=== EXCERPTED TEXT ===
──────────────────────────────

Many in the sector feel ‘under attack’.

Andrew MacLeod 31 Jan 2019TheTyee.ca

Andrew MacLeod is The Tyee’s Legislative Bureau Chief in Victoria and the author of All Together Healthy (Douglas & McIntyre, 2018). Find him on Twitter or reach him at

As more than 100 organizations learn whether or not they’ve won contracts to deliver WorkBC employment services across British Columbia, some in the sector are beginning to raise alarm about a massive shift they fear is underway.

“Are community services in B.C. under attack?” wondered Janet Morris-Reade, the CEO of the Association of Service Providers for Employability and Career Training (ASPECT), in a Jan. 18 blog post.

The WorkBC program serves tens of thousands of clients throughout the province each year, helping people search for jobs, assess their skills and get training.

The organizations contracted by WorkBC to do the work employ thousands of staff, a significant number of whom have recently received lay-off notices.

WorkBC contracts are supported by $2.5 billion in funds committed by the federal government over six years. The program is administered by the province, which also puts tens of millions of its own money in.

During the past year, there has been a procurement process for new contracts to begin on April 1. While the government has not yet publicly announced the results, bidders are beginning to learn whether or not they were successful.

A late December news report identified Valemount Learning Centre as a small organization that will lose WorkBC funding.

“A very large percentage of our revenue comes from the WorkBC contract,” said executive director Riette Kenkel in the report. “Without it, we will have to lay off more than half of our staff.” The contract had grown to cover a wider region than the organization was equipped to service, she said.

The Trail Times reports that after 20 years, the Skills Centre will stop providing B.C. government employment programs in the city. Instead they’ll be run by the Kootenay Career Development Society, which had already been running employment services centres in Nelson and Castlegar.

In Prince George, according to the MyPGNow website, Kopar Administration Ltd. failed to win a contract to continue providing WorkBC services, and 25 jobs may be lost.

Losing senior leaders

By Jan. 25, Morris-Reade wrote that she’d spoken with 25 of the 98 members of her organization. “It is a sad time for many who work in the sector, and the announcement of contractors for WorkBC 2.0 (as one member referred to it) will likely not be a good news announcement unless we have detailed information on the financial framework,” she said.

In an interview, Morris-Reade said it appears a transition is underway in the sector. “All I can talk about until the announcements are made is just the feeling of what’s going on in the background of the service providers and the big shifts that are happening with the new contracts.”

Some jurisdictions are being consolidated, which will lead to a drop in the number of organizations holding contracts, she said. Previous contracts required organizations to be located in the communities where they were delivering services, but the most recent procurement has dropped that requirement.

──────────────────────────────

Collection entries:
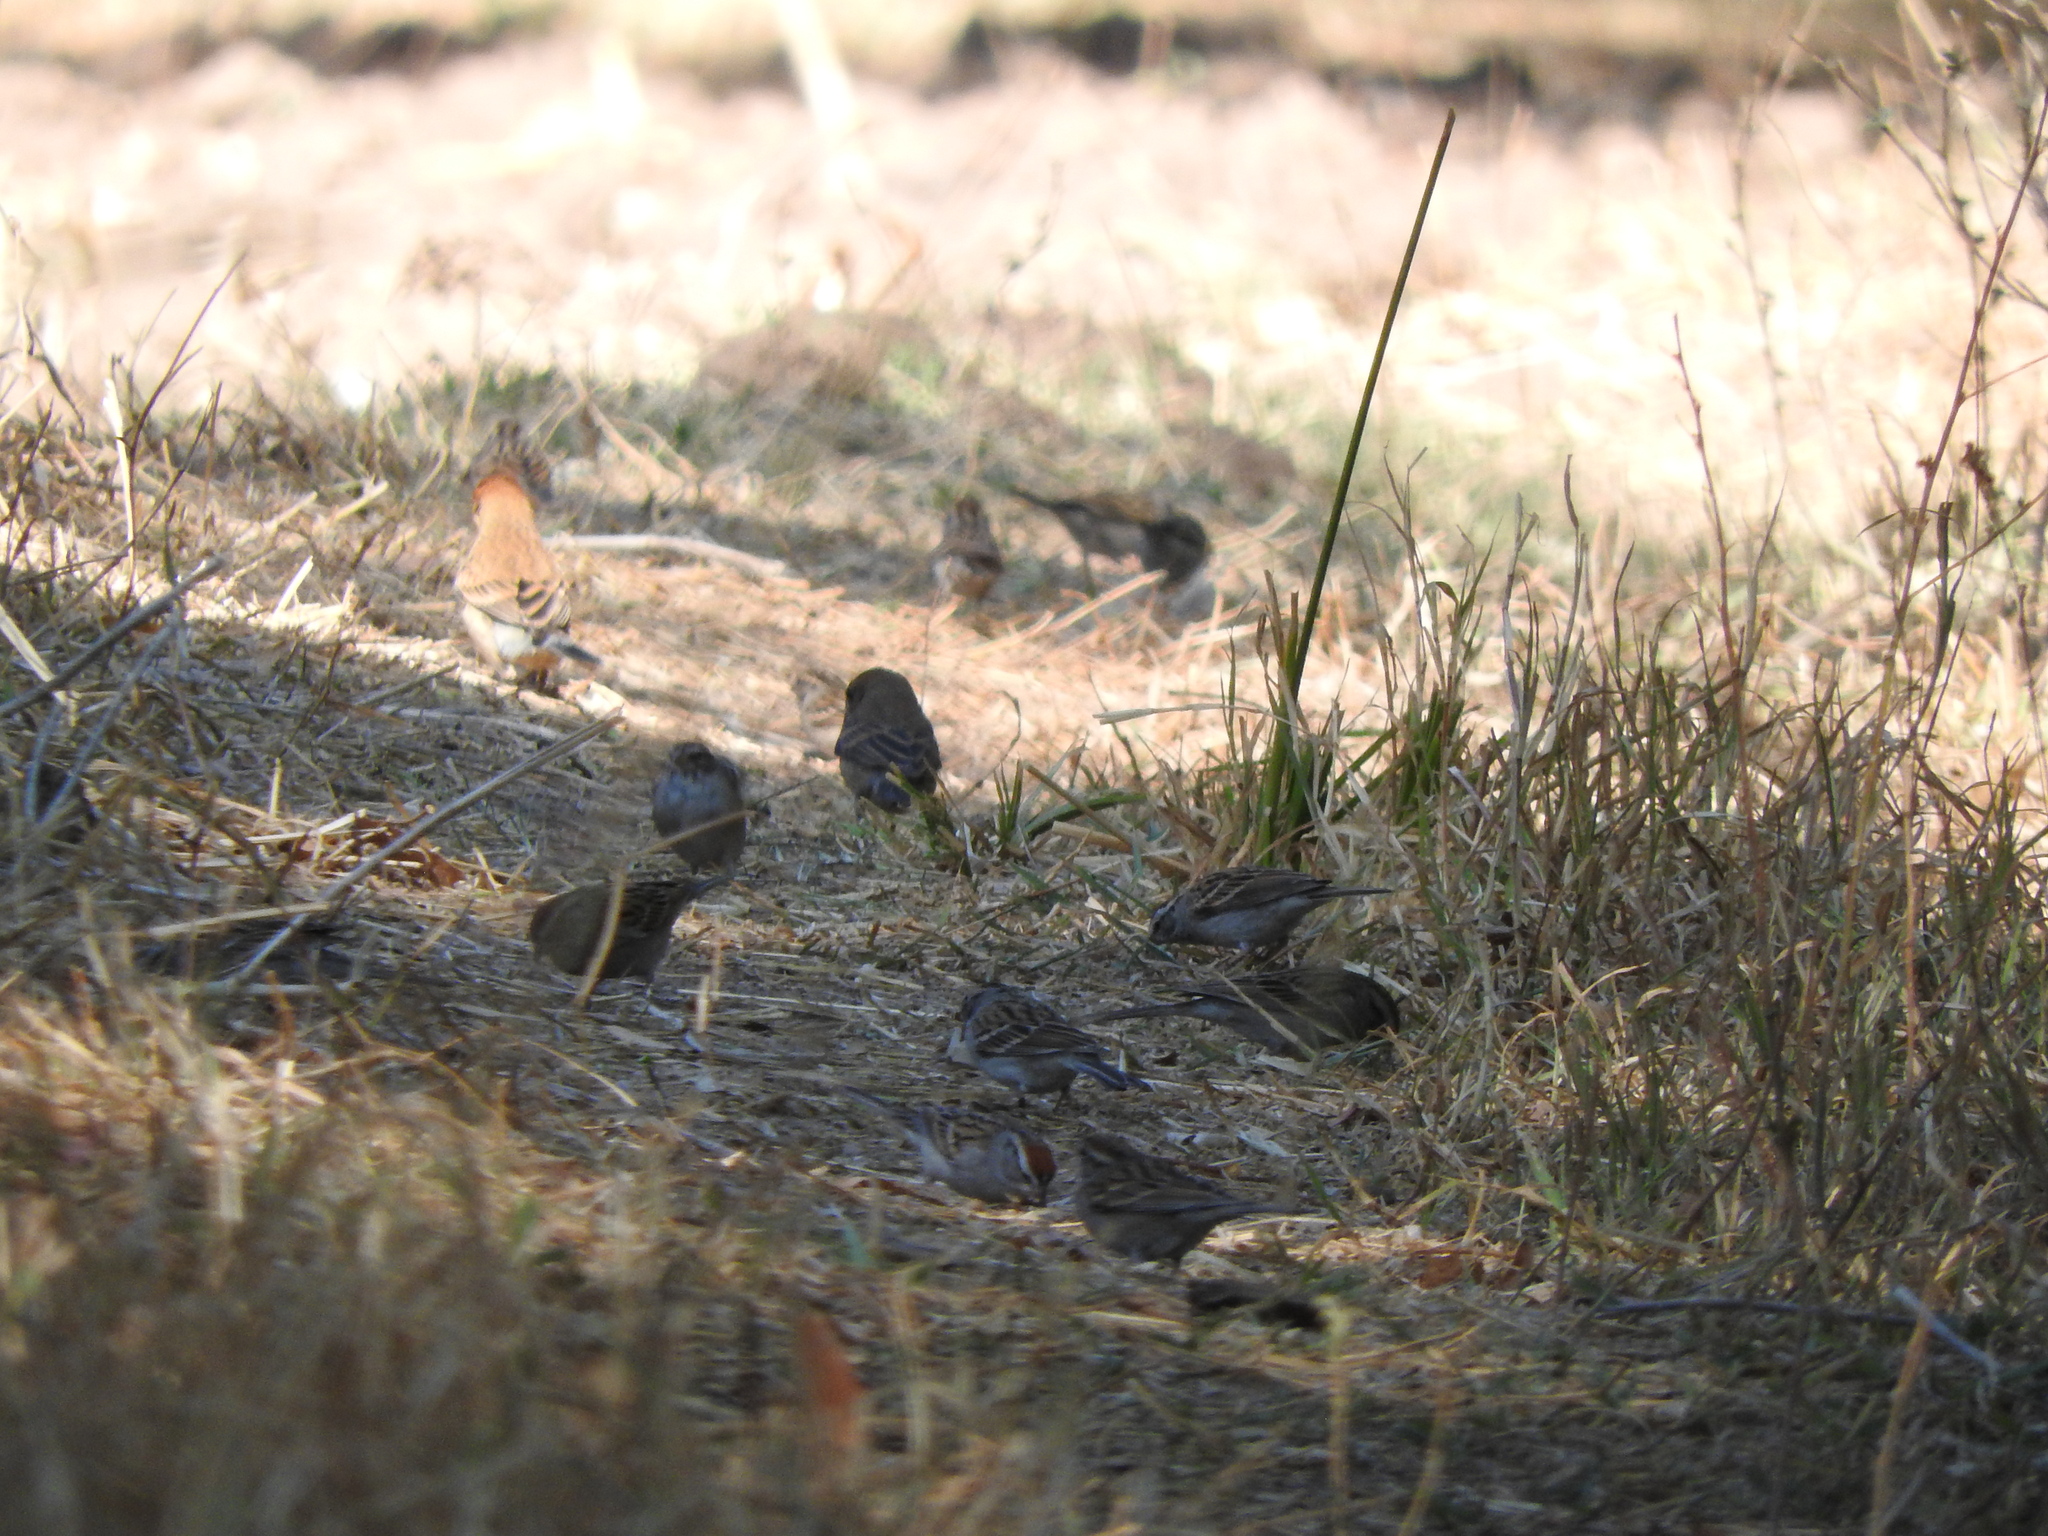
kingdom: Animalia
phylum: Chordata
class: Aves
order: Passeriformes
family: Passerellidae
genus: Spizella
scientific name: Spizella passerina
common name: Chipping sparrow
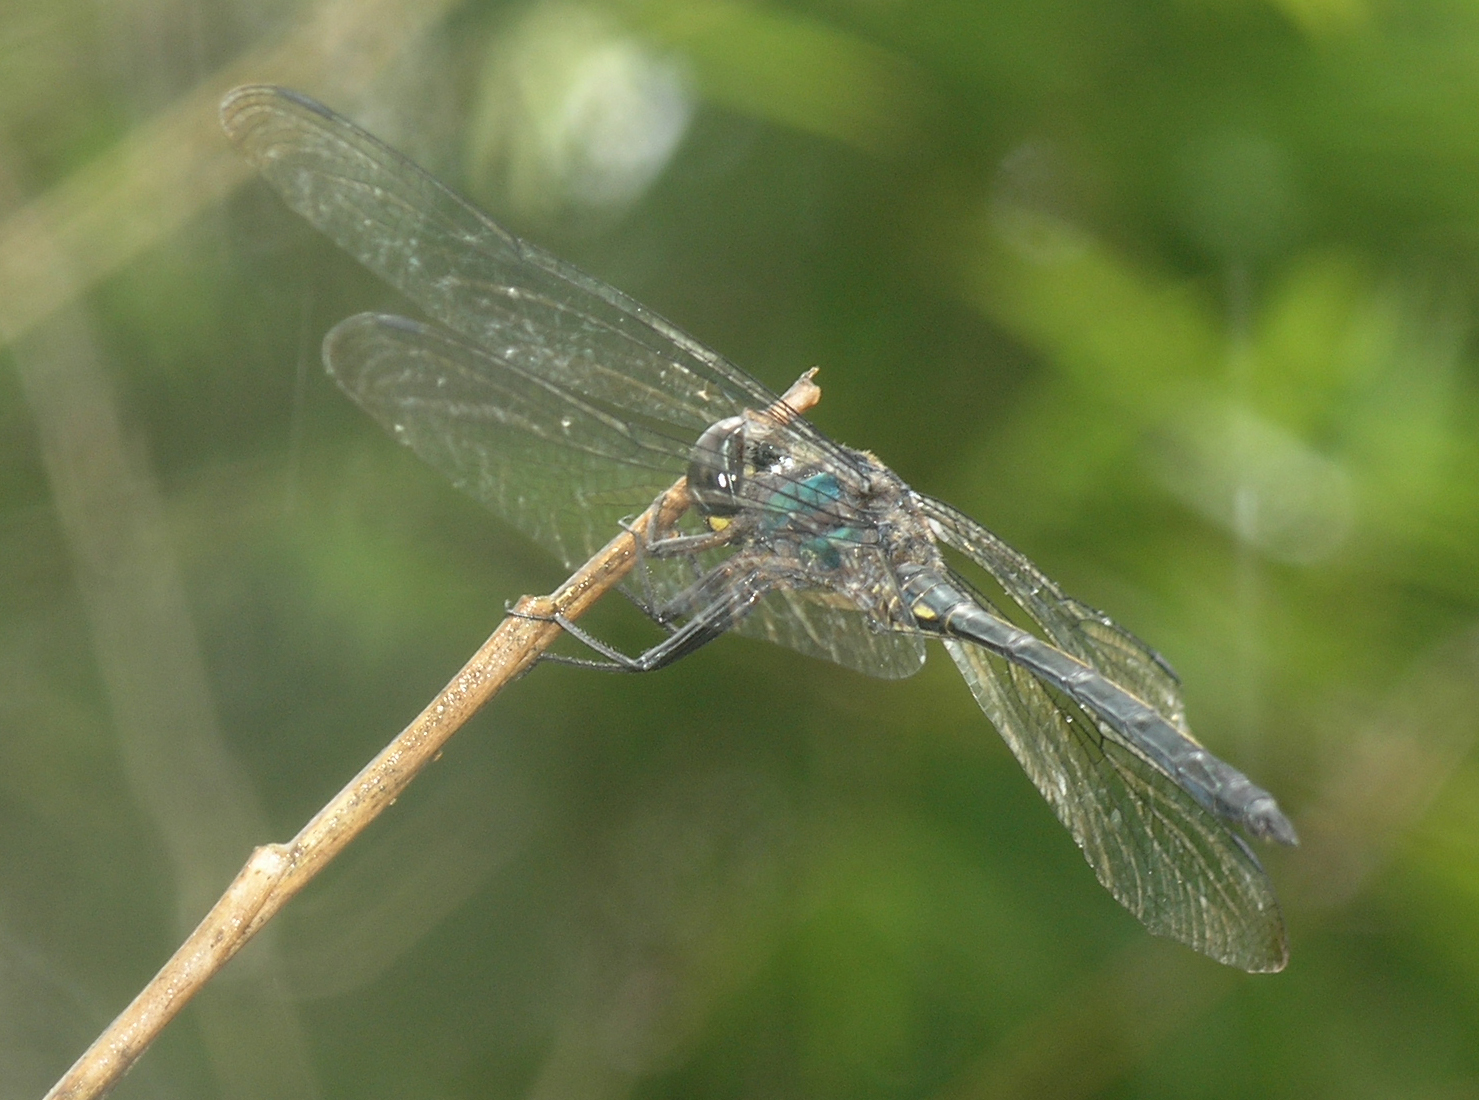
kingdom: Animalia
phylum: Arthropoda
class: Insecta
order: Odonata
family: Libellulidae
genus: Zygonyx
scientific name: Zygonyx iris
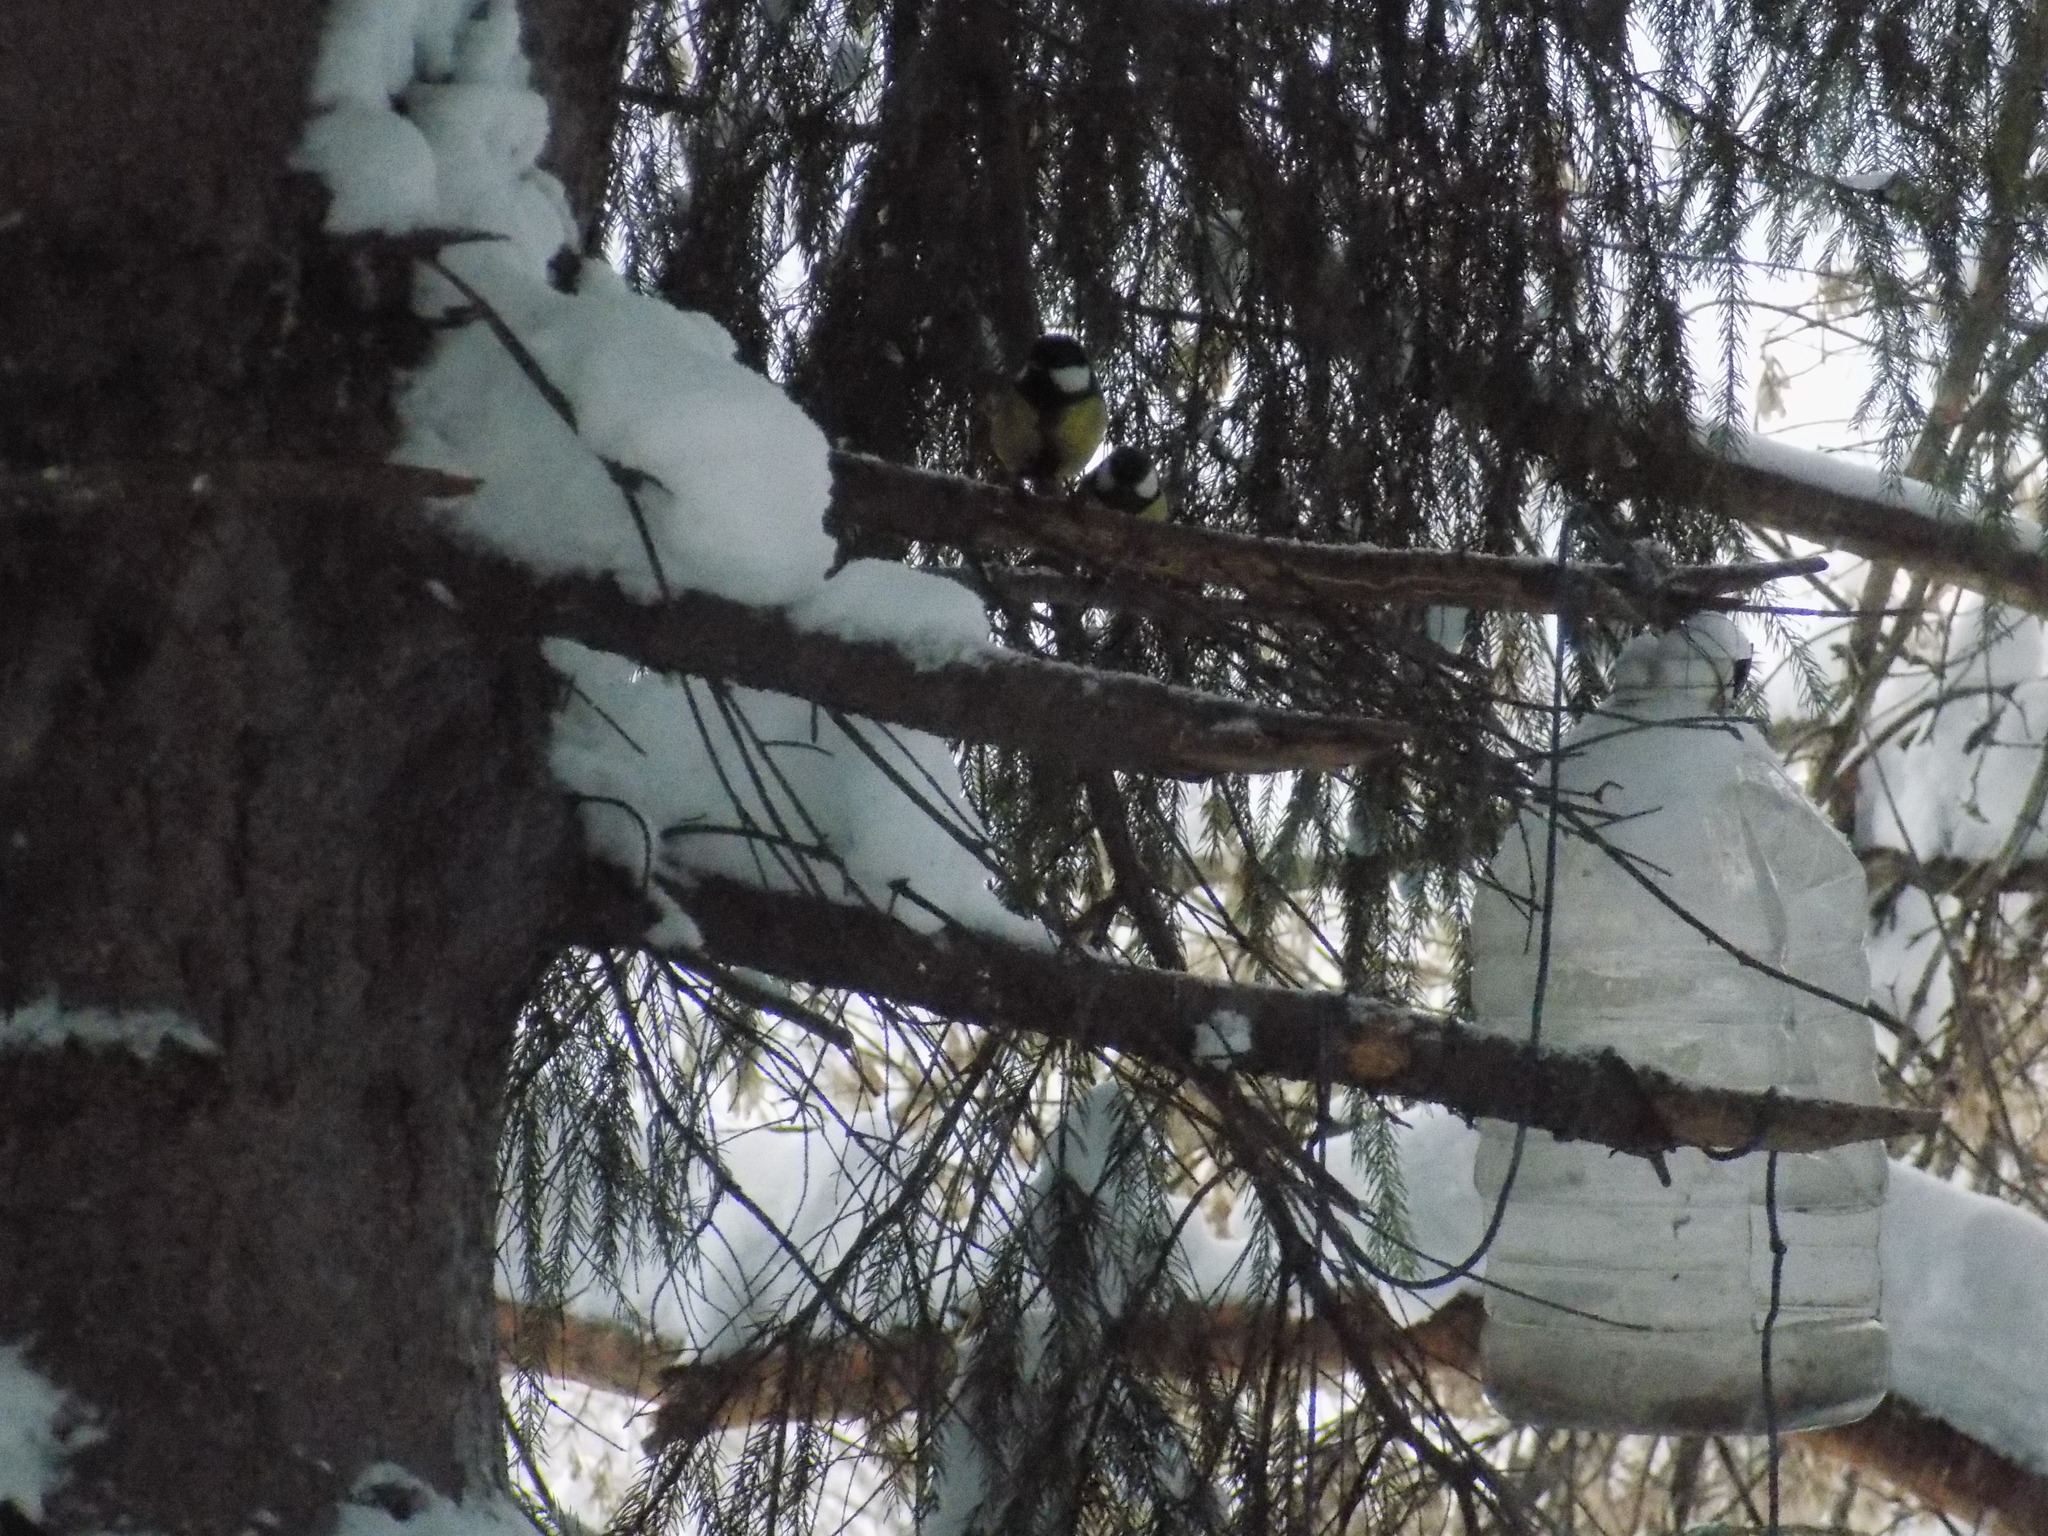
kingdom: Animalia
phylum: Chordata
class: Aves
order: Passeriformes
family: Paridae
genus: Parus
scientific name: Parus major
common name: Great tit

──────────────────────────────

=== REQUESTS ===
a – Decide whether each statement agrees with the WorkBC article, answering yes or no and quoting the deciding words: (i) The WorkBC program is administered by the federal government. (ii) The Kootenay Career Development Society had already been running employment services centres in Nelson and Castlegar. (iii) By Jan. 25, Morris-Reade had spoken with 25 of the 98 members of her organization.
b – Please return the part of the WorkBC article starting with "A late December" and going on through "Nelson and Castlegar.", copied word for word.

=== EXERCISE ANSWERS ===
a –
(i) No: "The program is administered by the province"
(ii) Yes: "which had already been running employment services centres in Nelson and Castlegar"
(iii) Yes: "she’d spoken with 25 of the 98 members of her organization"

b –
A late December news report identified Valemount Learning Centre as a small organization that will lose WorkBC funding.

“A very large percentage of our revenue comes from the WorkBC contract,” said executive director Riette Kenkel in the report. “Without it, we will have to lay off more than half of our staff.” The contract had grown to cover a wider region than the organization was equipped to service, she said.

The Trail Times reports that after 20 years, the Skills Centre will stop providing B.C. government employment programs in the city. Instead they’ll be run by the Kootenay Career Development Society, which had already been running employment services centres in Nelson and Castlegar.